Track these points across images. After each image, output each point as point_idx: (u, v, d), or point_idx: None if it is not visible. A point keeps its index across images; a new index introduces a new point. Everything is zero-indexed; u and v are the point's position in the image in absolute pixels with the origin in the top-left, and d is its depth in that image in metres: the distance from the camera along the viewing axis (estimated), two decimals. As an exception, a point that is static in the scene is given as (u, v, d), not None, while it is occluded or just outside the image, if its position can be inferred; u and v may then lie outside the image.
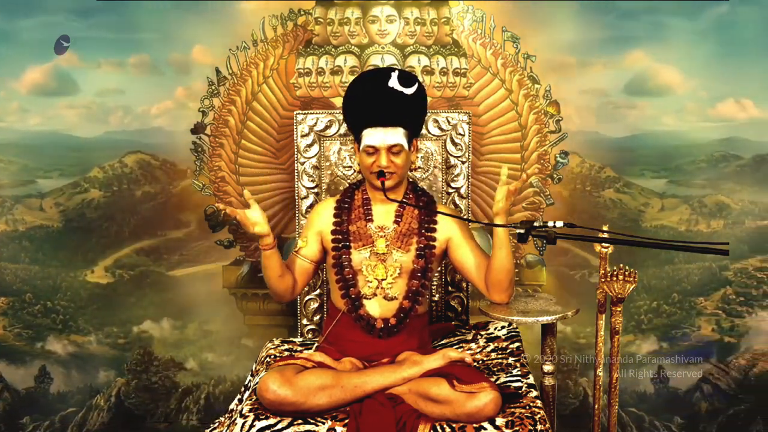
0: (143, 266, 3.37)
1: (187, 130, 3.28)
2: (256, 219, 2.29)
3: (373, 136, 2.33)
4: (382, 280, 2.40)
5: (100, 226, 3.36)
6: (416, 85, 2.37)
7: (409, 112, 2.38)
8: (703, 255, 3.34)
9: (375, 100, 2.34)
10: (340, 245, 2.43)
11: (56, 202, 3.35)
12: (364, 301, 2.40)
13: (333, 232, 2.44)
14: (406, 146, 2.36)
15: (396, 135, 2.33)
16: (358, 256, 2.41)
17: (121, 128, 3.32)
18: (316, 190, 2.80)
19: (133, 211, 3.36)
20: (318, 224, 2.48)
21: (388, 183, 2.35)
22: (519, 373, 2.40)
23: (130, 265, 3.37)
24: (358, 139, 2.40)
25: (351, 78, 3.12)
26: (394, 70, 2.37)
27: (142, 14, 3.23)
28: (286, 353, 2.59)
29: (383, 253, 2.41)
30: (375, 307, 2.40)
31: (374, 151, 2.34)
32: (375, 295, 2.40)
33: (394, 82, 2.33)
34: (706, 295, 3.36)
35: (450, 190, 2.81)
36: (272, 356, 2.60)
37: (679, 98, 3.28)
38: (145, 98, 3.30)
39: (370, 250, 2.41)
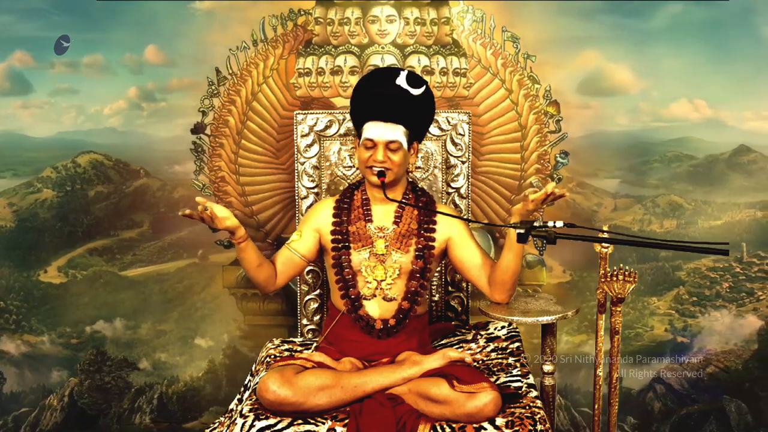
0: (96, 266, 3.37)
1: (140, 130, 3.29)
2: (224, 213, 2.27)
3: (373, 129, 2.34)
4: (382, 281, 2.40)
5: (53, 226, 3.35)
6: (424, 88, 2.37)
7: (413, 113, 2.38)
8: (656, 255, 3.38)
9: (379, 95, 2.34)
10: (339, 246, 2.43)
11: (9, 202, 3.35)
12: (364, 302, 2.41)
13: (333, 233, 2.44)
14: (404, 145, 2.36)
15: (396, 132, 2.34)
16: (358, 257, 2.41)
17: (75, 128, 3.32)
18: (316, 190, 2.80)
19: (86, 211, 3.36)
20: (316, 221, 2.47)
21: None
22: (519, 373, 2.40)
23: (83, 265, 3.37)
24: (359, 134, 2.41)
25: (351, 78, 3.16)
26: (405, 70, 2.39)
27: (95, 14, 3.24)
28: (286, 353, 2.59)
29: (382, 254, 2.41)
30: (374, 308, 2.41)
31: (372, 145, 2.34)
32: (374, 295, 2.41)
33: (401, 80, 2.33)
34: (659, 295, 3.36)
35: (450, 190, 2.81)
36: (272, 356, 2.59)
37: (632, 98, 3.28)
38: (99, 98, 3.30)
39: (370, 251, 2.42)
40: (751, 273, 3.36)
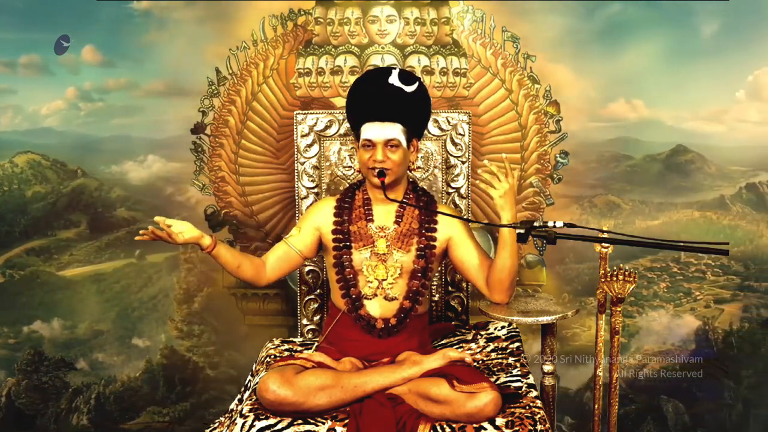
0: (33, 266, 3.36)
1: (77, 130, 3.29)
2: (180, 228, 2.25)
3: (371, 130, 2.35)
4: (383, 280, 2.41)
5: (-10, 226, 3.36)
6: (417, 84, 2.39)
7: (409, 110, 2.39)
8: (593, 255, 3.36)
9: (374, 95, 2.36)
10: (341, 245, 2.43)
11: (-54, 202, 3.35)
12: (365, 301, 2.41)
13: (334, 232, 2.44)
14: (403, 143, 2.37)
15: (393, 130, 2.35)
16: (359, 257, 2.42)
17: (12, 128, 3.32)
18: (316, 190, 2.80)
19: (24, 211, 3.35)
20: (317, 219, 2.48)
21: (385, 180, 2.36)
22: (519, 373, 2.41)
23: (20, 264, 3.36)
24: (358, 136, 2.41)
25: (351, 78, 3.15)
26: (396, 68, 2.41)
27: (32, 14, 3.24)
28: (286, 353, 2.59)
29: (384, 254, 2.42)
30: (375, 307, 2.41)
31: (371, 145, 2.35)
32: (375, 295, 2.41)
33: (394, 79, 2.35)
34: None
35: (450, 190, 2.81)
36: (272, 356, 2.60)
37: (570, 98, 3.28)
38: (36, 98, 3.30)
39: (371, 251, 2.42)
40: (688, 273, 3.36)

--------------------------------

What this task involves » For the records above, output each one exactly and skip any image.

Reply »
Track these points across images. After each image, output each point as point_idx: (u, v, d), or point_idx: None if it is not visible. A point keeps its index across images; a new index introduces a new point. Everything is zero-indexed; u and v are the point's position in the image in absolute pixels with the origin in the top-left, and d is its depth in that image in metres: the distance from the camera along the viewing axis (estimated), two decimals. As an exception, a point that is static in the scene is given as (u, v, d), not None, while it is occluded or just outside the image, if its position can be inferred; u and v may then lie outside the image.
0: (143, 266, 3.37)
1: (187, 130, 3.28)
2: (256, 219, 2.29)
3: (373, 136, 2.33)
4: (382, 280, 2.40)
5: (100, 226, 3.36)
6: (416, 85, 2.37)
7: (409, 112, 2.38)
8: (703, 255, 3.34)
9: (375, 100, 2.34)
10: (340, 245, 2.43)
11: (56, 202, 3.35)
12: (364, 301, 2.40)
13: (333, 232, 2.44)
14: (406, 146, 2.36)
15: (396, 135, 2.33)
16: (358, 256, 2.41)
17: (121, 128, 3.32)
18: (316, 190, 2.80)
19: (133, 211, 3.36)
20: (318, 224, 2.48)
21: (388, 183, 2.35)
22: (519, 373, 2.40)
23: (130, 265, 3.37)
24: (358, 139, 2.40)
25: (351, 78, 3.12)
26: (394, 70, 2.37)
27: (142, 14, 3.23)
28: (286, 353, 2.59)
29: (383, 253, 2.41)
30: (375, 307, 2.40)
31: (374, 151, 2.34)
32: (375, 295, 2.40)
33: (394, 82, 2.33)
34: (706, 295, 3.36)
35: (450, 190, 2.81)
36: (272, 356, 2.60)
37: (679, 98, 3.28)
38: (145, 98, 3.30)
39: (370, 250, 2.41)
0: (96, 266, 3.37)
1: (140, 130, 3.29)
2: (224, 213, 2.27)
3: (373, 129, 2.34)
4: (382, 281, 2.40)
5: (53, 226, 3.35)
6: (424, 88, 2.37)
7: (413, 113, 2.38)
8: (656, 255, 3.38)
9: (379, 95, 2.34)
10: (339, 246, 2.43)
11: (9, 202, 3.35)
12: (364, 302, 2.41)
13: (333, 233, 2.44)
14: (404, 145, 2.36)
15: (396, 132, 2.34)
16: (358, 257, 2.41)
17: (75, 128, 3.32)
18: (316, 190, 2.80)
19: (86, 211, 3.36)
20: (316, 221, 2.47)
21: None
22: (519, 373, 2.40)
23: (83, 265, 3.37)
24: (359, 134, 2.41)
25: (351, 78, 3.16)
26: (405, 70, 2.39)
27: (95, 14, 3.24)
28: (286, 353, 2.59)
29: (382, 254, 2.41)
30: (374, 308, 2.41)
31: (372, 145, 2.34)
32: (374, 295, 2.41)
33: (401, 80, 2.33)
34: (659, 295, 3.36)
35: (450, 190, 2.81)
36: (272, 356, 2.59)
37: (632, 98, 3.28)
38: (99, 98, 3.30)
39: (370, 251, 2.42)
40: (751, 273, 3.36)
0: (33, 266, 3.36)
1: (77, 130, 3.29)
2: (180, 228, 2.25)
3: (371, 130, 2.35)
4: (383, 280, 2.41)
5: (-10, 226, 3.36)
6: (417, 84, 2.39)
7: (409, 110, 2.39)
8: (593, 255, 3.36)
9: (374, 95, 2.36)
10: (341, 245, 2.43)
11: (-54, 202, 3.35)
12: (365, 301, 2.41)
13: (334, 232, 2.44)
14: (403, 143, 2.37)
15: (393, 130, 2.35)
16: (359, 257, 2.42)
17: (12, 128, 3.32)
18: (316, 190, 2.80)
19: (24, 211, 3.35)
20: (317, 219, 2.48)
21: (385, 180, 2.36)
22: (519, 373, 2.41)
23: (20, 264, 3.36)
24: (358, 136, 2.41)
25: (351, 78, 3.15)
26: (396, 68, 2.41)
27: (32, 14, 3.24)
28: (286, 353, 2.59)
29: (384, 254, 2.42)
30: (375, 307, 2.41)
31: (371, 145, 2.35)
32: (375, 295, 2.41)
33: (394, 79, 2.35)
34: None
35: (450, 190, 2.81)
36: (272, 356, 2.60)
37: (570, 98, 3.28)
38: (36, 98, 3.30)
39: (371, 251, 2.42)
40: (688, 273, 3.36)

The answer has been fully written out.